Operating System - HP-UX
1833332 Members
2951 Online
110051 Solutions
New Discussion

Re: Who is wrong: EMS or Hardware?

 
Volodimir
Occasional Contributor

Who is wrong: EMS or Hardware?

Hi All!

I faced a problem with EMS monitor installed on HP9000 T600 server.

Problem descr:

Host has two HP 28696A HP-PB FWD SCSI adapters.
EMS monitor started log error messages after firmware upgrade on HP 28696A (namely rev. 3944) has been done.

Error messages looks as following:
**************************************************
Notification Time: Wed Jan 23 04:02:46 2002

giant03 sent Event Monitor notification information:

/adapters/events/scsi123_em/0_28_36 is >= 3.
Its current value is CRITICAL(5).



Event data from monitor:

Event Time..........: Wed Jan 23 04:02:45 2002
Severity............: CRITICAL
Monitor.............: scsi123_em
Event #.............: 103104
System..............: giant03

Summary:
Disk at hardware path : Hardware Failure.


Error Description:

The SCSI3 driver exhausted all permissible retries while attempting to
download a transaction recipe to the Fast/Wide SCSI adapter.

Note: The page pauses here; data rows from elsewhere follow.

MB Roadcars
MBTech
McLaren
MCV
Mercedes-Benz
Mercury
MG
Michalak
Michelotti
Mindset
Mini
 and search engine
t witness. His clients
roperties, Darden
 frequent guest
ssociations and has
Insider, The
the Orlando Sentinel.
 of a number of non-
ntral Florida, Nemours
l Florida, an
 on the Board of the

Possible Cause / Recommended Action:

The Fast/Wide SCSI adapter is in a hung state. Perform a system shutdown.
Cycle power to the computer and wait for it to reboot. If this does not
clear the condition, contact HP support representative to have the Fast/Wide
SCSI adapter checked.


Additional Event Data:
System IP Address...: 192.168.10.2
Event Id............: 0x3c4e19c600000000
Monitor Version.....: B.01.00
Event Class.........: I/O
Client Configuration File...........:
/var/stm/config/tools/monitor/default_scsi123_em.clcfg
Client Configuration File Version...: A.01.00
Qualification criteria met.
Number of events..: 1
Associated OS error log entry id(s):
None
Additional System Data:
System Model Number.............: 9000/893
EMS Version.....................: A.03.20
STM Version.....................: A.28.00
System Serial Number............: unavailable
Latest information on this event:
http://docs.hp.com/hpux/content/hardware/ems/scsi123_em.htm#103104
**************** end of message ***************

Host has installed Oracle 8 server in addition to HP-UX 11.00 operating environment.
It has also installed XSWGR1100 B.11.00.51.2 general release patches and PHSS_24149 patch.
As shown in EMS message error is critical(interface in hang state) and system won't work with such kind of problem.
But system works without any problem. It works even hardware path points to Cascade
disk array where database tables reside.

Dear guys, if You met such problem and know how to solve it please reply.

Sincerely,
Volodimir
vvcher
3 REPLIES 3
Xavier Gutierrez
Frequent Advisor

Re: Who is wrong: EMS or Hardware?

Hi, Volodimir

Maybe it is an intermittent problem.
Did you try to stress the failed hardware with STM?

It may be also that when EMS tried to test that hardware, as a part of periodically made tests, there were a lot of I/O requests

Anyway, try to stress it with STM and see what happens (be aware of performance impact while STM is testing the hardware).

Best regards,

Xavier
Live fast, die young!
John Waller
Esteemed Contributor

Re: Who is wrong: EMS or Hardware?

Hi,

I have a similar thread running at the moment. See:

http://forums.itrc.hp.com/cm/QuestionAnswer/1,,0x44bea2db8513d6118ff40090279cd0f9,00.html

I am asking whether to trust EMS or not as I have ran stm tools on a EMS reported faulty disk and it appears fine. This is on a G70 running HP-UX 11.00 and the faulty disk is the root disk, but my system is running fine.

Volodimir
Occasional Contributor

Re: Who is wrong: EMS or Hardware?

Thanks a lot to Xavier.

I'll try to implement Your recommendations.
You are probably right talking about excessive
number of I/O requests during system operation.
I'm going to compare time when errors appear with host workload.

Thanks again,
Volodimir
vvcher